Filter the data below for the string "Right" and copy each matching line.

+-------+

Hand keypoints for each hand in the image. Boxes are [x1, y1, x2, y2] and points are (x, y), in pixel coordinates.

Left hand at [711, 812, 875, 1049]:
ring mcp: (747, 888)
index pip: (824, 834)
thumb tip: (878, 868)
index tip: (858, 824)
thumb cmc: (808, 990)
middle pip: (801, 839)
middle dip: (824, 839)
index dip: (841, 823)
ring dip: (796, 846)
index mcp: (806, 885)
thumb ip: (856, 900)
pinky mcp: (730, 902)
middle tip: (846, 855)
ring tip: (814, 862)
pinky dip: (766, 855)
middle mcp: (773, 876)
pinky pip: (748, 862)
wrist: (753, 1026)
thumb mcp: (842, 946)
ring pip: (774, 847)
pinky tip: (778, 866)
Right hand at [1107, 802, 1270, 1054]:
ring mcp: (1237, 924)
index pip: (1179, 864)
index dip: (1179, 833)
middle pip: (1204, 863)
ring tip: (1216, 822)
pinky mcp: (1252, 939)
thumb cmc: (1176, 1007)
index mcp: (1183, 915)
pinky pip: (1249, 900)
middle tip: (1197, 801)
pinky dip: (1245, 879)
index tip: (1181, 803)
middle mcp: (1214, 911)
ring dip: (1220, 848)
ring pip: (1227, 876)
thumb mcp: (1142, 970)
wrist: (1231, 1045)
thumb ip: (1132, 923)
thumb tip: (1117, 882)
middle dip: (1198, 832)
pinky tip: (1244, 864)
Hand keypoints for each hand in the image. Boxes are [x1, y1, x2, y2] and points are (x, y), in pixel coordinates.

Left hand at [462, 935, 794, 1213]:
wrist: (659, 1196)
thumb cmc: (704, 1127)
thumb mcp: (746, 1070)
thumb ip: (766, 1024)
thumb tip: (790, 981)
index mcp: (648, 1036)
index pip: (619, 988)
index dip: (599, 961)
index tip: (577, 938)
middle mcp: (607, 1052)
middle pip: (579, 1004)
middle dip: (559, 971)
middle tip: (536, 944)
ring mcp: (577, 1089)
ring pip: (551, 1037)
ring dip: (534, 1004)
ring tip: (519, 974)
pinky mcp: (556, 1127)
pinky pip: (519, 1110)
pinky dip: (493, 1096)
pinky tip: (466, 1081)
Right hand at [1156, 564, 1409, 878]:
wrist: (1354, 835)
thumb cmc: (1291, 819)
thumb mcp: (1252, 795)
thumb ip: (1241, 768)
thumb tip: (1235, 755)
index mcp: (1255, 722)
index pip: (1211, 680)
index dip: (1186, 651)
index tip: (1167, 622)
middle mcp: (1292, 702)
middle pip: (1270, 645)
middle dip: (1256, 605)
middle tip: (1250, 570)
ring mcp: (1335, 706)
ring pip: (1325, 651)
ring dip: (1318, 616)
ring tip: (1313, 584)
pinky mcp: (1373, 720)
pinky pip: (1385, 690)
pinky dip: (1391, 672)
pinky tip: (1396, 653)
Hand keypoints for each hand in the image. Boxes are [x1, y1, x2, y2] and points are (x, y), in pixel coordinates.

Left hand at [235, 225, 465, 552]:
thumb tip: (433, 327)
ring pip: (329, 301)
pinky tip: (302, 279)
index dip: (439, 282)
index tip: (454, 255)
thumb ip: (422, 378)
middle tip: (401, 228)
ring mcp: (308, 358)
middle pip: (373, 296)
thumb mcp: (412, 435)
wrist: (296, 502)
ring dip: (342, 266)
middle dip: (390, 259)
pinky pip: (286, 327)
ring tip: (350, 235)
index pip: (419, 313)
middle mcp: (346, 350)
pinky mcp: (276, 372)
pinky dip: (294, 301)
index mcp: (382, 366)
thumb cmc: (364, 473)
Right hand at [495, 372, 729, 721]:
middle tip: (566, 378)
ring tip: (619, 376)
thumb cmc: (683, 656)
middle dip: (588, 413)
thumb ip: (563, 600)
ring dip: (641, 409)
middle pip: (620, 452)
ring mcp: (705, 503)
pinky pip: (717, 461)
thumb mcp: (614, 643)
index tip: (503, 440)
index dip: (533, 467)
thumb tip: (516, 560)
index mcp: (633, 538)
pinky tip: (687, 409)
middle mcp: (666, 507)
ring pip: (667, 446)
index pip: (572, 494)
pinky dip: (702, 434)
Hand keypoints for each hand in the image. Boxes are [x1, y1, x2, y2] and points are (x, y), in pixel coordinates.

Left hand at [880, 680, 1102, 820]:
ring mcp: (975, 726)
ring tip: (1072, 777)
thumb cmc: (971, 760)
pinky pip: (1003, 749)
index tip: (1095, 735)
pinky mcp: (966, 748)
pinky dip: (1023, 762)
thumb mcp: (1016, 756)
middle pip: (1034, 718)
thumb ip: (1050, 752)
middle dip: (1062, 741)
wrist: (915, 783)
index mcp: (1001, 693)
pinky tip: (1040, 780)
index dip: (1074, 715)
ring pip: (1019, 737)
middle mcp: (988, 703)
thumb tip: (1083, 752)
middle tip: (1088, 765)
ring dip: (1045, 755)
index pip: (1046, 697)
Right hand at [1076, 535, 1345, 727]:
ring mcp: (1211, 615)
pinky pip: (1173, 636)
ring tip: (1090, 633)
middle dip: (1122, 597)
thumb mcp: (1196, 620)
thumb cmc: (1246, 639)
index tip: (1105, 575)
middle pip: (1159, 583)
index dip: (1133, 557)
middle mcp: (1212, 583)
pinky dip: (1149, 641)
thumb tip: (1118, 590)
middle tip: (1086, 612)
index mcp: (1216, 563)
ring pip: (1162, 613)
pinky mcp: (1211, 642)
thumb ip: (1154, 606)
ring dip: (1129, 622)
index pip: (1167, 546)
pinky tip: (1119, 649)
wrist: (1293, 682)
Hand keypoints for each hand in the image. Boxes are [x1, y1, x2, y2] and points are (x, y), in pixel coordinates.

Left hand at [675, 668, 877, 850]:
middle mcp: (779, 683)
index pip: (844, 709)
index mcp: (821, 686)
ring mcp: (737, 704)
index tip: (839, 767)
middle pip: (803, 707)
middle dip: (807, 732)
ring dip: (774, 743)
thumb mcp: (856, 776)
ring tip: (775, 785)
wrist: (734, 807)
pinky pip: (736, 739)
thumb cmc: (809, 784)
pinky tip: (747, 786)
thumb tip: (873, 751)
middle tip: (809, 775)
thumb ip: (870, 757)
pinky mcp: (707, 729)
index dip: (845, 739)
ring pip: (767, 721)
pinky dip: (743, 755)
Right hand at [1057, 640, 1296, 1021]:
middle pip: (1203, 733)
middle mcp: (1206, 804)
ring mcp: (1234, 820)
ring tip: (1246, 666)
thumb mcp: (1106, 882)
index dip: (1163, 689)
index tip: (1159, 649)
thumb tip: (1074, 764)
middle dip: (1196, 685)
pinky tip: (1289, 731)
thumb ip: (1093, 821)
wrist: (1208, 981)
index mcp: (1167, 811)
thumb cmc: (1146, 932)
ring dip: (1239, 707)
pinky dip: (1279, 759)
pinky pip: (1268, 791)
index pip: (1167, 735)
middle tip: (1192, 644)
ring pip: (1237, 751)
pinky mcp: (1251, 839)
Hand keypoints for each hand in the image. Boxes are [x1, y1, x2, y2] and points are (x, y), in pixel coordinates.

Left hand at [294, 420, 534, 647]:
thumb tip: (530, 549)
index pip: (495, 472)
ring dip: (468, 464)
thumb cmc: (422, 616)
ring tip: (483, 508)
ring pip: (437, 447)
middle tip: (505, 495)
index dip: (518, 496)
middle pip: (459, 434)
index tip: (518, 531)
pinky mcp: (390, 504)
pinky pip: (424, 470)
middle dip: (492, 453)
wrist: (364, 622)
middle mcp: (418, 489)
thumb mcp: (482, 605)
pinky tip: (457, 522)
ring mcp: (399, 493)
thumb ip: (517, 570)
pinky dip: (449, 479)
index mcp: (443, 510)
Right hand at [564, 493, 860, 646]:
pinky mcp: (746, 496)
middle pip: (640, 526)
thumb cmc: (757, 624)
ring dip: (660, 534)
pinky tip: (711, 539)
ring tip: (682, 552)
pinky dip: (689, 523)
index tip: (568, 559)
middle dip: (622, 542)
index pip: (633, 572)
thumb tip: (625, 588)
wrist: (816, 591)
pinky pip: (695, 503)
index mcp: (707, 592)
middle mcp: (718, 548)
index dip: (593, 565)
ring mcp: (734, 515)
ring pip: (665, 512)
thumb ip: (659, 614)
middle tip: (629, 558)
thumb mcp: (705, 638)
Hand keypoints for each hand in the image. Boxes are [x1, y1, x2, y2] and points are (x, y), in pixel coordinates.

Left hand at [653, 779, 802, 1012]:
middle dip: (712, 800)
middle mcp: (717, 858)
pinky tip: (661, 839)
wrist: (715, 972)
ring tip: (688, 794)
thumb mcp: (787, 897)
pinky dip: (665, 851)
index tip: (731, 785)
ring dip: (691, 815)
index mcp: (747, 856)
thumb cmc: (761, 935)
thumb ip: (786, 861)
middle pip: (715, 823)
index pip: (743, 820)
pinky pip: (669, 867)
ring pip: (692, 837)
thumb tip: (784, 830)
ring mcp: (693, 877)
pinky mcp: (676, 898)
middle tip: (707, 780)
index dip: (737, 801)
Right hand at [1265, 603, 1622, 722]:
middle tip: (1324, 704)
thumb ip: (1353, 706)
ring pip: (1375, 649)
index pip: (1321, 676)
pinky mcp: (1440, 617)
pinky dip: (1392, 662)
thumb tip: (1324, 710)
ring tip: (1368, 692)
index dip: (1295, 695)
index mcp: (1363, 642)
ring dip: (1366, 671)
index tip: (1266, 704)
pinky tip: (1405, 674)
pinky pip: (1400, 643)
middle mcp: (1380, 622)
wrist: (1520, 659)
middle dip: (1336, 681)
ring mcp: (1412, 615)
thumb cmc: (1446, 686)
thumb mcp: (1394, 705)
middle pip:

+-------+

> **Response below**:
Right hand at [1107, 802, 1270, 1054]:
Right hand at [1156, 564, 1409, 878]:
Right hand at [495, 372, 729, 721]:
Right hand at [1076, 535, 1345, 727]:
Right hand at [1057, 640, 1296, 1021]:
Right hand at [564, 493, 860, 646]:
Right hand at [1265, 603, 1622, 722]:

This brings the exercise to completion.